Son œuvre montre sa prédilection pour une totale subjectivité de l’individu (le culte des qualités sublimes chez l’homme), prédilection qui débouche sur une voie antilibérale (dans le domaine politique). Sa passion pour la vie l’amène à rejeter la bourgeoisie anémique, et il ridiculise la démocratie et son système politique. En fait, le mot masse n’a pas de sens pour lui ; Hamsun est tout à l’individu, il aime la vitalité, la vie et les forces fondamentales : l’âme et la terre. C’est, comme il l’écrit, « la logique subjective de mon sang ». On le dit néo-romantique. Mais il crée la notion d’un réalisme de la pensée. La « subjectivité » de son œuvre rend les personnages particulièrement vivants. Leur dimension dépasse celle de l’homme. Elle exagère et, en cela, clarifie le mécanisme et la réalité de l’âme. André Gide dit à propos du livre le plus « subjectif » de Hamsun, la Faim : « Notre culture méditerranéenne a dressé dans notre esprit des garde-fous dont nous avons le plus grand mal à secouer enfin les barrières ; et c’est là ce qui permettait à La Bruyère d’écrire, il y a deux siècles de cela : « Tout est dit. » Tandis que devant la Faim on est presque en droit de penser que, jusqu’à présent, presque rien n’est dit, au contraire, et que l’homme reste à découvrir. »
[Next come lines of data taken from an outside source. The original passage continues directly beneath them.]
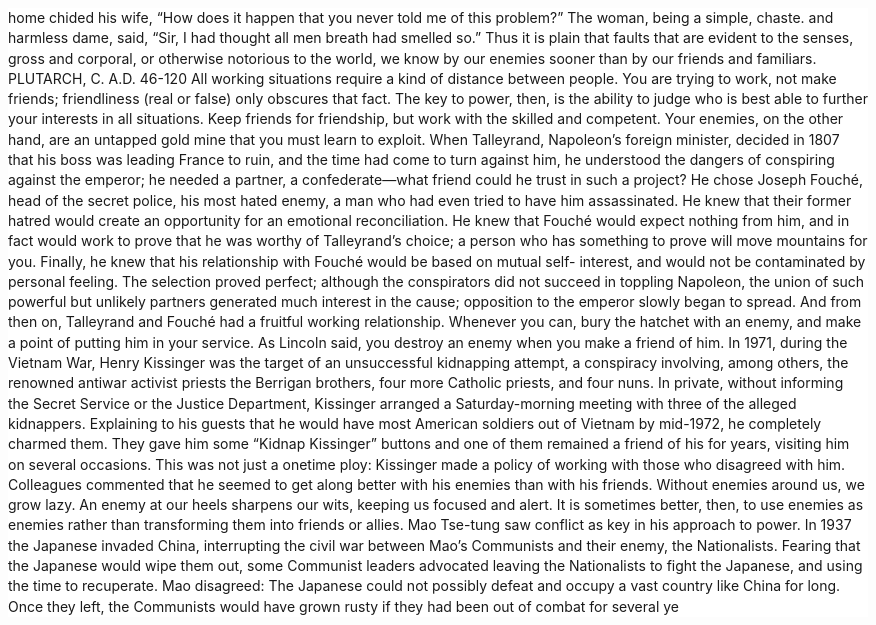 home chided his wife, “How does it happen that you never told me of this
problem?” The woman, being a simple, chaste. and harmless dame, said,
“Sir, I had thought all men breath had smelled so.” Thus it is plain that
faults that are evident to the senses, gross and corporal, or otherwise
notorious to the world, we know by our enemies sooner than by our friends
and familiars.
PLUTARCH, C. A.D. 46-120
All working situations require a kind of distance between people. You are
trying to work, not make friends; friendliness (real or false) only obscures
that fact. The key to power, then, is the ability to judge who is best able to
further your interests in all situations. Keep friends for friendship, but work
with the skilled and competent.
Your enemies, on the other hand, are an untapped gold mine that you
must learn to exploit. When Talleyrand, Napoleon’s foreign minister,
decided in 1807 that his boss was leading France to ruin, and the time had
come to turn against him, he understood the dangers of conspiring against
the emperor; he needed a partner, a confederate—what friend could he trust
in such a project? He chose Joseph Fouché, head of the secret police, his
most hated enemy, a man who had even tried to have him assassinated. He
knew that their former hatred would create an opportunity for an emotional
reconciliation. He knew that Fouché would expect nothing from him, and in
fact would work to prove that he was worthy of Talleyrand’s choice; a
person who has something to prove will move mountains for you. Finally,
he knew that his relationship with Fouché would be based on mutual self-
interest, and would not be contaminated by personal feeling. The selection
proved perfect; although the conspirators did not succeed in toppling
Napoleon, the union of such powerful but unlikely partners generated much
interest in the cause; opposition to the emperor slowly began to spread. And
from then on, Talleyrand and Fouché had a fruitful working relationship.
Whenever you can, bury the hatchet with an enemy, and make a point of
putting him in your service.
As Lincoln said, you destroy an enemy when you make a friend of him.
In 1971, during the Vietnam War, Henry Kissinger was the target of an
unsuccessful kidnapping attempt, a conspiracy involving, among others, the
renowned antiwar activist priests the Berrigan brothers, four more Catholic
priests, and four nuns. In private, without informing the Secret Service or
the Justice Department, Kissinger arranged a Saturday-morning meeting
with three of the alleged kidnappers. Explaining to his guests that he would
have most American soldiers out of Vietnam by mid-1972, he completely
charmed them. They gave him some “Kidnap Kissinger” buttons and one of
them remained a friend of his for years, visiting him on several occasions.
This was not just a onetime ploy: Kissinger made a policy of working with
those who disagreed with him. Colleagues commented that he seemed to get
along better with his enemies than with his friends.
Without enemies around us, we grow lazy. An enemy at our heels
sharpens our wits, keeping us focused and alert. It is sometimes better, then,
to use enemies as enemies rather than transforming them into friends or
allies.
Mao Tse-tung saw conflict as key in his approach to power. In 1937 the
Japanese invaded China, interrupting the civil war between Mao’s
Communists and their enemy, the Nationalists.
Fearing that the Japanese would wipe them out, some Communist leaders
advocated leaving the Nationalists to fight the Japanese, and using the time
to recuperate. Mao disagreed: The Japanese could not possibly defeat and
occupy a vast country like China for long. Once they left, the Communists
would have grown rusty if they had been out of combat for several ye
Hamsun passe son adolescence dans le Nordland, et la nature sauvage de cette région le marque de façon définitive : les étés clairs du Grand Nord, ses montagnes et ses forêts illuminées par la lumière limpide du jour automnal se retrouvent étroitement liés à la vie de l’homme dans son roman Pan. Élevé chez des parents éloignés, berger, Hamsun apprend, cependant, à aimer les livres, et sa vocation d’écrivain naît très tôt. Après avoir essayé divers métiers (maître d’école, cantonnier, portier, etc.), il se retrouve à Christiana (auj. Oslo), où il s’essaie à la littérature et où il connaît une période de misère et de faim. Il part alors pour l’Amérique, où il restera trois ans — travailleur agricole, conducteur de tramway à Chicago et aussi conférencier. À la suite de son séjour, il fait paraître en 1889 une critique violente, des États-Unis : De la vie intellectuelle de l’Amérique moderne.

Hamsun a trente ans quand il publie l’ouvrage qui le rend célèbre : la Faim (1890). Ce roman nous livre le spectacle d’un homme sans cesse sur le point de mourir de faim. Sa base est autobiographique. Dans une lettre du 8 décembre 1888, Hamsun écrit : « Lorsque j’étais pauvre, un pain de seigle de 20 øre (centimes) en deux jours était un ordinaire normal ; mais cet été cela ne se passait pas toujours de façon normale ; quelquefois c’en était bien fait de moi : j’avais mis au clou tout ce que j’avais, je ne mangeais pas pendant quatre jours et quatre nuits de suite, j’étais assis ici et mâchais des bouts d’allumettes. » La Faim ne comprend aucune attaque sociale. Hamsun y fait l’apologie du génie, dépeint l’abondance de l’imagination dans la misère, décrit le mystère des réactions nerveuses et émotionnelles. Le poète affamé du roman est un être asocial qui met en gage son seul gilet pour pouvoir donner de l’argent à un mendiant, qu’il insulte.